- _Instrução A_
Responda com base no trecho sobre Zé do Carmo:
(i) Com que idade Zé do Carmo morreu?
(ii) Qual era a profissão do pai dele?
(iii) Onde o corpo dele foi enterrado?
- _Instrução B_
Reproduza o trecho sobre Zé do Carmo, começando em "Nascido e criado" e seguindo até "cemitério da cidade.".
- _Instrução C_
Retome o texto sobre o artesão Zé do Carmo a partir do ponto em que ele termina.

- _Trecho selecionado_

Nascido e criado em Goiana, Zona da Mata Norte de Pernambuco, Zé do Carmo morreu nesta sexta-feira (26), aos 85 anos, após uma parada cardíaca, segundo seus familiares. O corpo dele foi enterrado no final do dia, no cemitério da cidade.

Seu Zé aprendeu o ofício de artesão ainda pequeno. A mãe, Joana Izabel de Assunção, era lavadeira e uma das mais famosas ceramistas de Goiana; e o pai, Manuel de Souza dos Santos, era padeiro que nas horas vagas fazia máscaras de papel machê para serem vendidas nas feiras livres. Zé do Carmo, no entanto, juntou a habilidade à imaginação provocativa, e gravou seu nome em dezenas de peças de barro e cerâmica e em telas de óleo notoriamente conhecidas pela ousadia.

- _Dados registrados_
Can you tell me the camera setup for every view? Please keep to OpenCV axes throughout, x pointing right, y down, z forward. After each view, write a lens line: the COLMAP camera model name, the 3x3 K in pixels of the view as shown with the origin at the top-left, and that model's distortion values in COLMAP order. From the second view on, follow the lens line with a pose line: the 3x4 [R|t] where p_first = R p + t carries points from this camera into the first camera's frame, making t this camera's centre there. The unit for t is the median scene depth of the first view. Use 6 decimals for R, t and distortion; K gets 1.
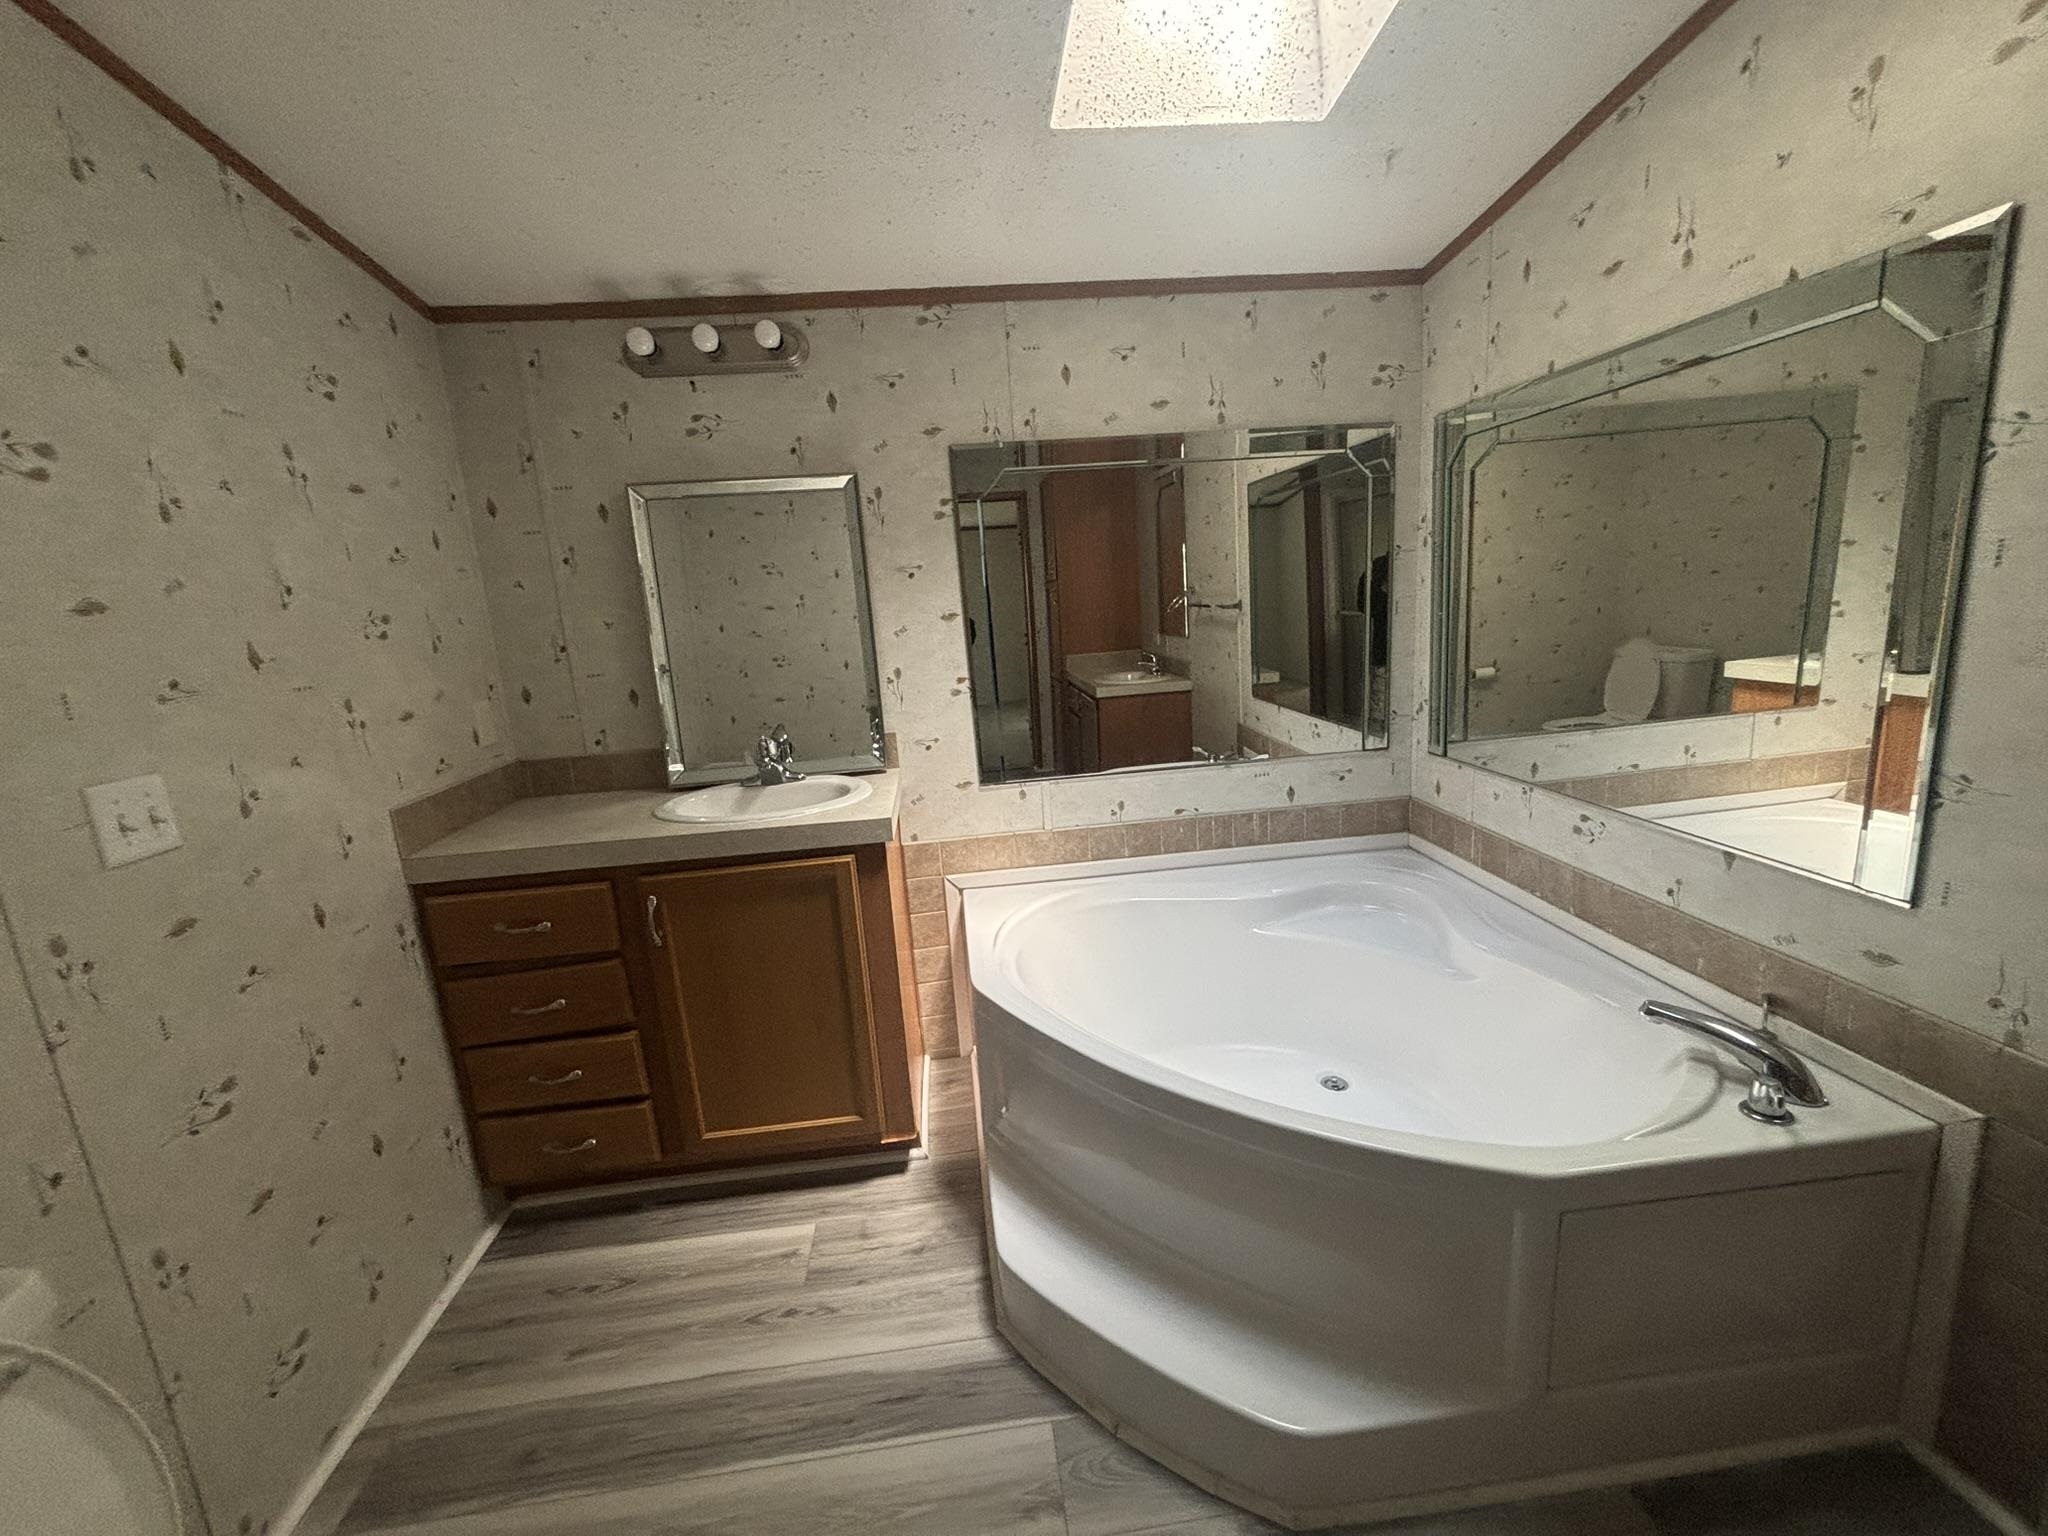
lens RADIAL K [[807.4, 0, 1029.5], [0, 807.4, 756.6], [0, 0, 1]] dist [-0.002520, -0.000347]
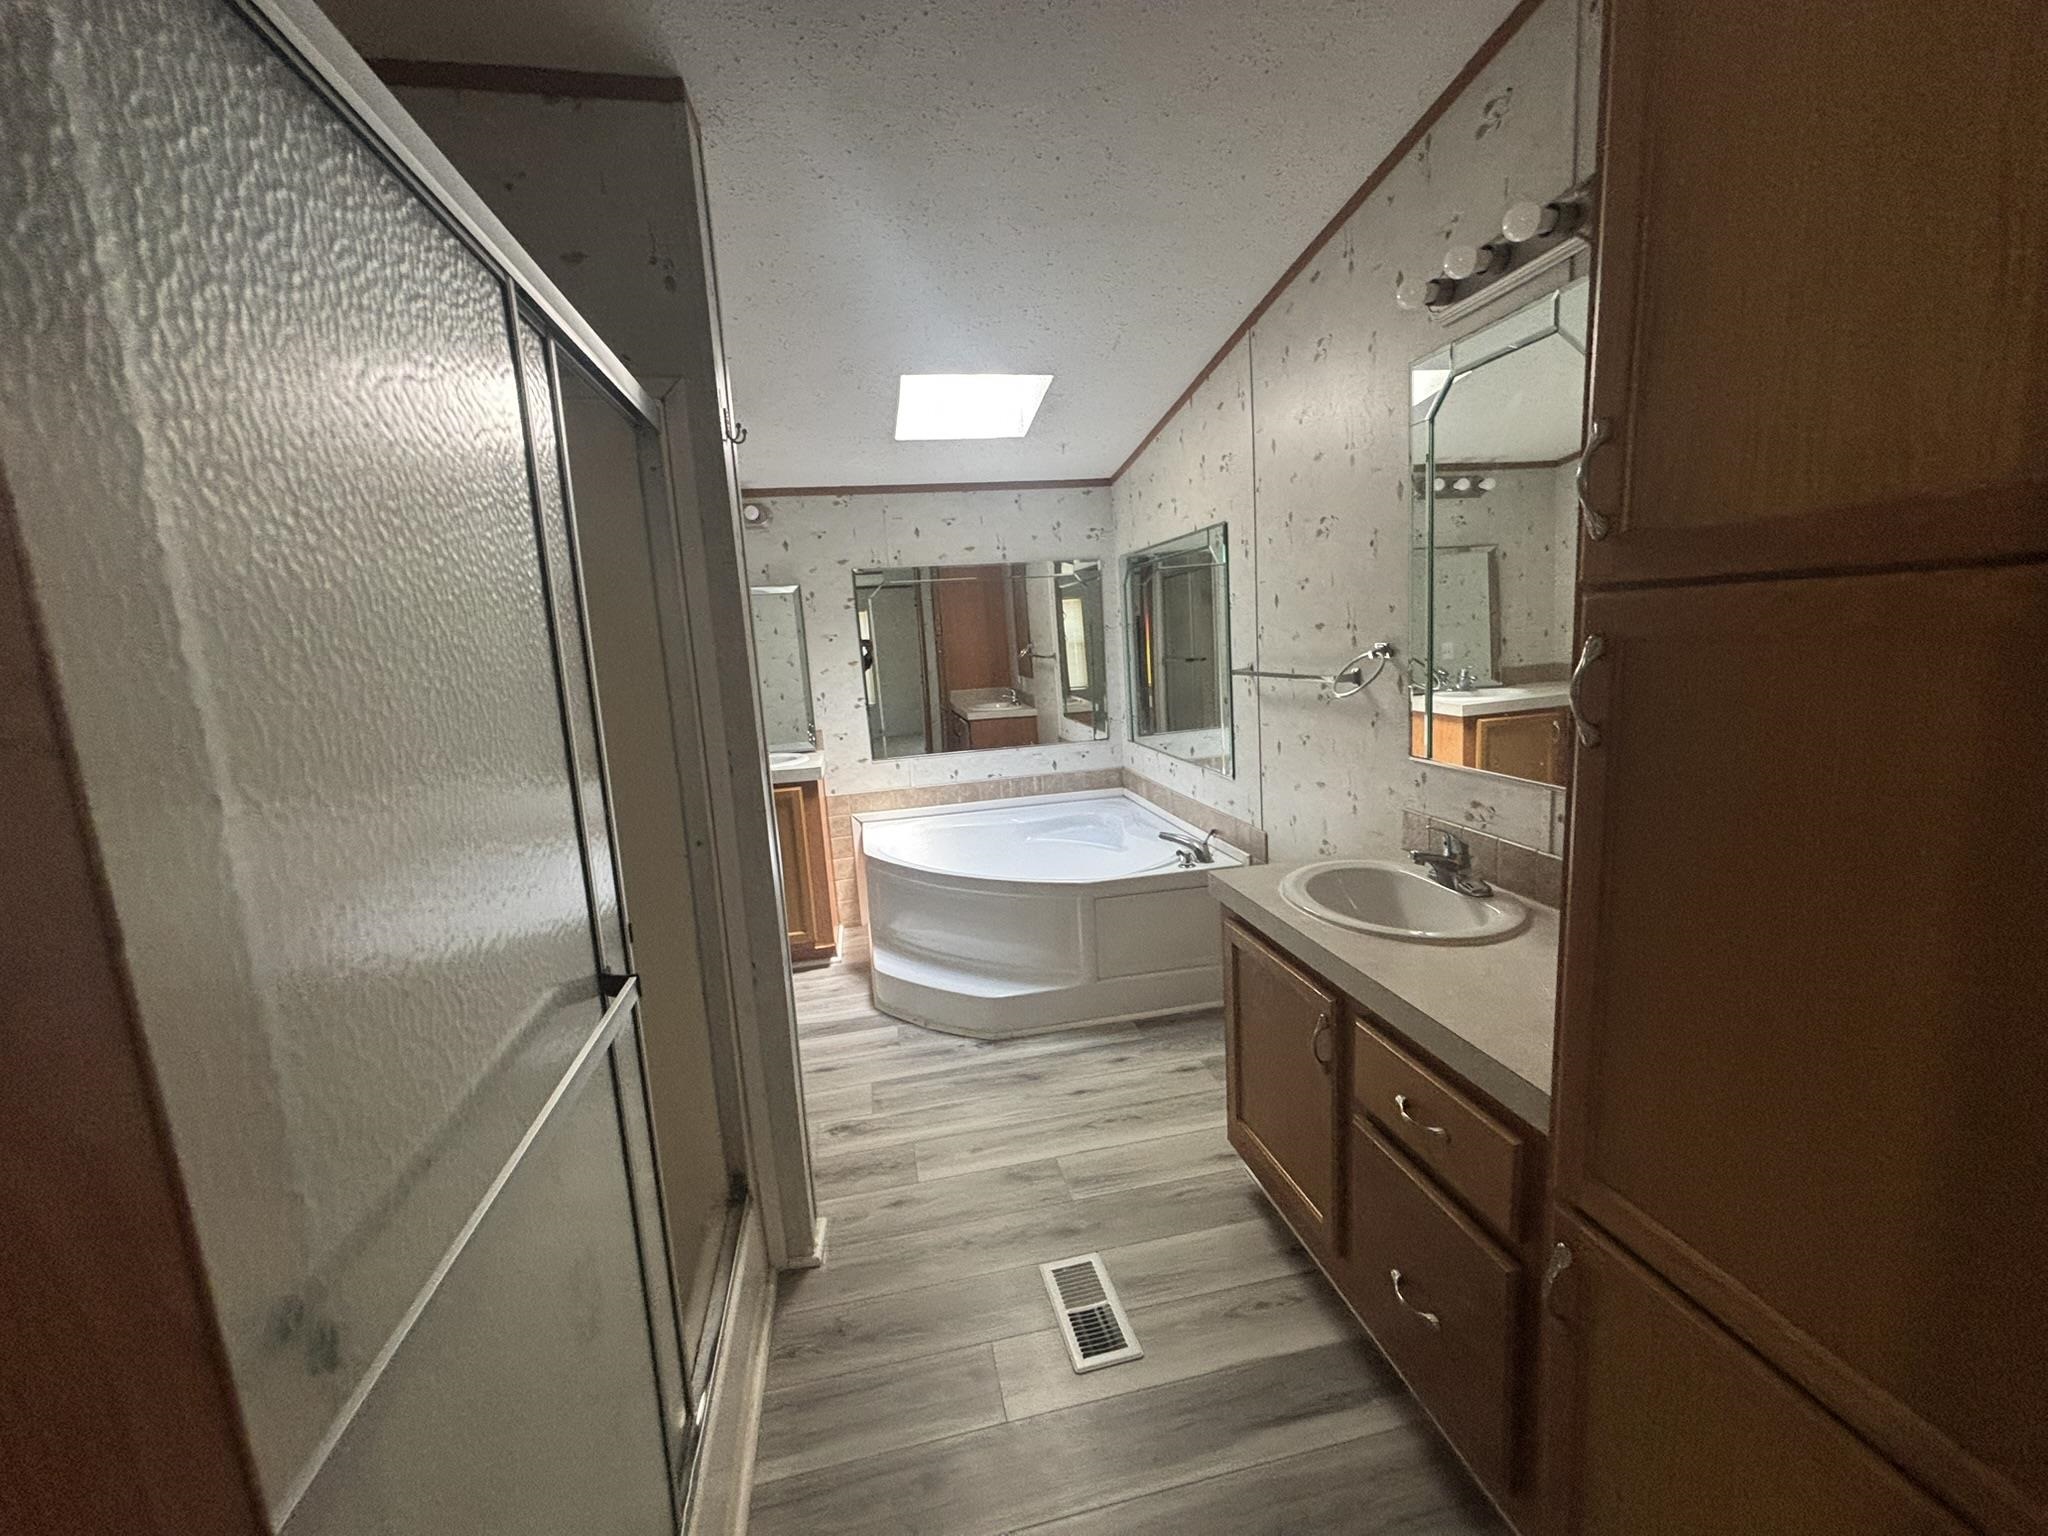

- _Resposta esperada A_
(i) Aos 85 anos.
(ii) Padeiro.
(iii) No cemitério da cidade.

- _Resposta esperada B_
Nascido e criado em Goiana, Zona da Mata Norte de Pernambuco, Zé do Carmo morreu nesta sexta-feira (26), aos 85 anos, após uma parada cardíaca, segundo seus familiares. O corpo dele foi enterrado no final do dia, no cemitério da cidade.

- _Resposta esperada C_
“Quando eu era pequeno, costumava ir com os outros meninos caçar passarinho, derrubar com bodoque. Minha mãe dizia para que eu não fizesse aquilo. Eu geralmente, por isso, ficava só olhando os pássaros. Um dia, quando voltei pra casa, resolvi colocar asas em um dos bonecos que eu tinha feito. E ficou como um anjo. Mas minha mãe reclamou, disse que aquilo era errado”, lembrou ele, em entrevista ao JC, em 2013, para a reportagem especial sobre os Patrimônios Vivos de Pernambuco, título que ele recebeu do Estado em 2005. 

Dona Joana, católica, pediu ao filho que não fizesse mais aquele tipo de coisa. E ele atendeu. Só voltou a fazê-los, entretanto, quando a mãe morreu. Dali em diante, criou esculturas e pinturas de santos e anjos trajando roupas de cangaceiros; quando não, aproximou personagens bíblicos de figuras nordestinas – é o caso, por exemplo, de Zumbi dos Palmares comparado a Moisés, e dos três Reis Magos cujos nomes Gaspar, Belchior e Baltazar foram “regionalizados” por seu Zé como Severino, Benedito e Amaro.

“Fiz uma exposição aqui em casa para os turistas que visitavam Goiana. Teve gente que elogiou, mas outros estranharam. Quem reclamava eram os católicos praticantes, que são radicais, né?", lembrou, em outra ocasião, há 4 anos.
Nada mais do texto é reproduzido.